Tenho de dizer que fiquei desiludido com o facto desta tentativa de censura a uma banda desenhada se ter passado no Brasil. Cresci a ler a Turma da Mônica, o clássico da BD brasileira, e espero que este ambiente censório não se estenda à imorredoira obra de Maurício de Sousa. Gostava muito que os meus filhos lessem os mesmos livros aos quadradinhos que eu li, mas não sei se ainda é possível gozar com a Mônica, por ser baixinha e dentuça, ou se não será discriminação em função da aparência física e opressão heteropatriarcal, que obriga as raparigas a conformarem-se aos impossíveis padrões estereotipados de beleza. E duvido que se possa fazer pouco do problema da fala do Cebolinha sem ser acusado de bullying. Ou rir do seu cão, Floquinho, que é tão peludo que nunca se sabe se a boca é rabo, ou vice-versa, pois trata-se de uma clara metáfora achincalhante sobre as pessoas trans. Já para não falar de Cascão, o rapaz que não gosta de tomar banho e é censurado pelos amigos, no que pode ser visto como uma crítica a hippies. E também da Magali, uma menina com distúrbios alimentares. Tudo temas, como se diz agora, problemáticos.

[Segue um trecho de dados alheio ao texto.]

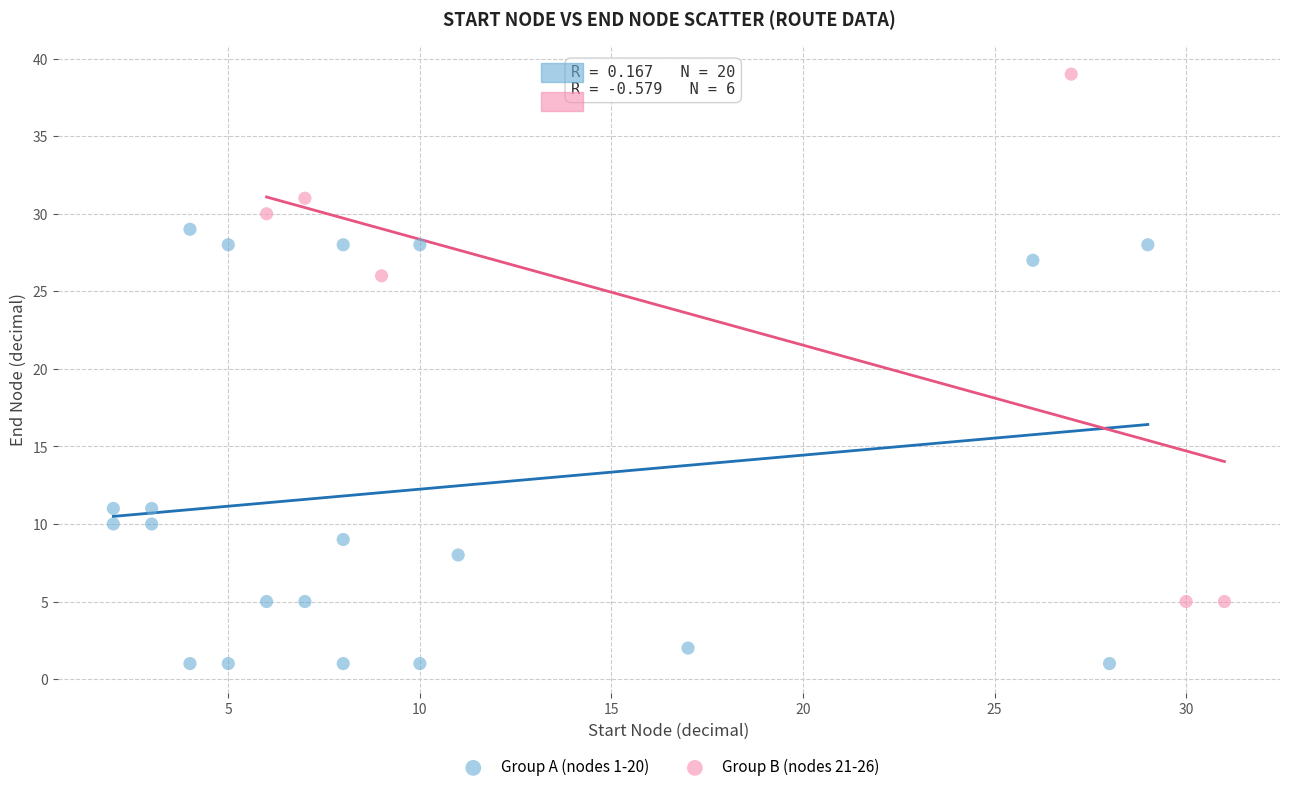

What are all the series names shown in the legend?

Group A (nodes 1-20), Group B (nodes 21-26)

Estou à espera do dia em deixe de ser apropriado dar estes livros a crianças. É que, hoje, quando vejo uma notícia sobre livros censurados, tenho mesmo de abrir o link para saber se é reaccionarismo ou progressismo. Desta vez, a censura veio de um reaccionário que não gosta de homossexualidade de dois super-heróis. Para a próxima, a condenação pode ser porque as personagens principais da história são homens e há poucas mulheres representadas. Ou porque são brancos e faltam minorias étnicas. Ou porque são gays, mas cis. Enfim, mais fácil do que dar beijinhos, só ofender um moralista, seja de que lado for.

O que é estranho é que Crivella é um homem profundamente religioso. Inclusive, bispo da IURD. Logo, alguém que sabe que o momento fundador do cristianismo – a morte e ressurreição de Jesus Cristo – começa, justamente, com um beijo entre dois homens. Sem esse ósculo fundacional entre dois marmanjos barbudos, Crivella não teria chegado onde chegou. Ele tem é de dar graças por haver homens às beijocas. Se Judas não tivesse traído Nosso Senhor, em nome de quem é que Crivella ia fazer os seus sermões retrógrados que o guindaram ao poder? Ou Crivella se retracta sobre o beijo, ou manda também embrulhar a Bíblia.